Plugins interact with Eclipse through defined extension points:
| Plugin type | What it can do |
|---|---|
| Injection-point plugins | Hook into wallet transfers, transactions, HTTP requests, and domain events — listen, mutate, or short-circuit |
| Implementation plugins | Fully replace a platform interface — fraud engine, notification handler, custom payment gateway |
Eclipse exposes 11 wallet events that plugins can handle. Plugins can:
- Override wallet behaviour (credit/debit logic, limits, validations)
- Add new payment rails and gateway integrations
- Write custom fraud and risk engines
- Intercept and transform transactions in flight
- Handle any of the supported domain events
With AI: AI tools generate the plugin skeleton from the base classes and interface definitions. You define the business logic. A working plugin can be uploaded and live in Eclipse within hours of starting.
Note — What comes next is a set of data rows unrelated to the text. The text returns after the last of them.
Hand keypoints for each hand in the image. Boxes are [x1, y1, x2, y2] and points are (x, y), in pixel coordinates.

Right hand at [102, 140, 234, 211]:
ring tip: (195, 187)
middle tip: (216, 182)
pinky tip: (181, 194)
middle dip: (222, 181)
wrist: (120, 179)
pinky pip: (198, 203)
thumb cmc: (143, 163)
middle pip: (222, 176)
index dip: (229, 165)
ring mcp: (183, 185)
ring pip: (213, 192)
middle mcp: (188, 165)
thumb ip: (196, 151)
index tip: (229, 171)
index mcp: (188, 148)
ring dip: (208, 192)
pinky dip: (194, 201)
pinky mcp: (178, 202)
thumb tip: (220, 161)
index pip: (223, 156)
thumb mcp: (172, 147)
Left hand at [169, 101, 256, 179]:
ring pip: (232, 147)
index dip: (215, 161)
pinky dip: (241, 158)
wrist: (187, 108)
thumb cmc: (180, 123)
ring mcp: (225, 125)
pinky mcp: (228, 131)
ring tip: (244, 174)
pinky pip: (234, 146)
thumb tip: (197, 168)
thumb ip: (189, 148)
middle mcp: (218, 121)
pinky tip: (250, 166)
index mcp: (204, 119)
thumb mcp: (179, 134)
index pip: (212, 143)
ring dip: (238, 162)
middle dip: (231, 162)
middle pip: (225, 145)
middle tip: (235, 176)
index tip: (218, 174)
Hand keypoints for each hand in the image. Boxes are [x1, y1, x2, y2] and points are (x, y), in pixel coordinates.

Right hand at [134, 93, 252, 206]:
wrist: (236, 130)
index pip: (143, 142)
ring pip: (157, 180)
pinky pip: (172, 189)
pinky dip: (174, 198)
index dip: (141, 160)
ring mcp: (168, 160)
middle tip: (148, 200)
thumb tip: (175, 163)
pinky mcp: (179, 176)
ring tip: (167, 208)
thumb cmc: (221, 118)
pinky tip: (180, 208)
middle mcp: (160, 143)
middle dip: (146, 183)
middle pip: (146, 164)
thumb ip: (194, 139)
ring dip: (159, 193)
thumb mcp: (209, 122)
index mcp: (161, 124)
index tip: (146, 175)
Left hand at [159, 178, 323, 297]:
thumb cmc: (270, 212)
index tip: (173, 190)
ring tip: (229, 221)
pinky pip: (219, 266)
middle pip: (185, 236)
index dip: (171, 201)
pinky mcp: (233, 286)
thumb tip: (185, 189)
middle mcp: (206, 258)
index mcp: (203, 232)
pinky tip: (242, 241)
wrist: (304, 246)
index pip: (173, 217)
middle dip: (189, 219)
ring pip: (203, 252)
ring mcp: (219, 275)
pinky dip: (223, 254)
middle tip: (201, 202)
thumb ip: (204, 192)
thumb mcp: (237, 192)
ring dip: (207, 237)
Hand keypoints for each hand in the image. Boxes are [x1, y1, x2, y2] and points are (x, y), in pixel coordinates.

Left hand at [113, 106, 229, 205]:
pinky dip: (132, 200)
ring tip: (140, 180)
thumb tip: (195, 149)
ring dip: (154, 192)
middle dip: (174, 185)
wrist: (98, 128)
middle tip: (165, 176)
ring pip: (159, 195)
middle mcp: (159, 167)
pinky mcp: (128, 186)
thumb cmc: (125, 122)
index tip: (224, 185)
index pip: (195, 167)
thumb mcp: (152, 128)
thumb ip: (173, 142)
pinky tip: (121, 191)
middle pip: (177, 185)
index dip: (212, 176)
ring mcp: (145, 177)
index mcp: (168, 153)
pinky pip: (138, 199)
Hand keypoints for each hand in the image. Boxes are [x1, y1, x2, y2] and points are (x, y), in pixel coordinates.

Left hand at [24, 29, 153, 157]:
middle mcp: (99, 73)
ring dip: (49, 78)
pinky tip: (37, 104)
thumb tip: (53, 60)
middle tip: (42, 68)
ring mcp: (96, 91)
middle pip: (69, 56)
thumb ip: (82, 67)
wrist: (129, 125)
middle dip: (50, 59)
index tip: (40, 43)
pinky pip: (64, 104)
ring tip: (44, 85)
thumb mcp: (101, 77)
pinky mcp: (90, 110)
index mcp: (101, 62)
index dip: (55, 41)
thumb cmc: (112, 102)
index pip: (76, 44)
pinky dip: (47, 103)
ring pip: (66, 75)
Choosing the Right Approach
| Scenario | Recommended approach |
|---|---|
| Building a customer-facing mobile or web app | Headless APIs + Skills |
| Building a backend service or integration | Headless APIs + Skills |
| Embedding an ops tool inside the Eclipse admin UI | Admin Portal Portlet |
| Adding a custom dashboard or analytics view for operators | Admin Portal Portlet |
| Adding a new payment rail or gateway | Runtime Plugin |
| Overriding wallet behaviour or adding custom fraud logic | Runtime Plugin |
| Extending platform behaviour without modifying platform code | Runtime Plugin |
The three approaches are not mutually exclusive. A common pattern is to build a customer-facing application using the headless APIs, a custom ops view using a portlet, and connect them to custom business logic in a plugin.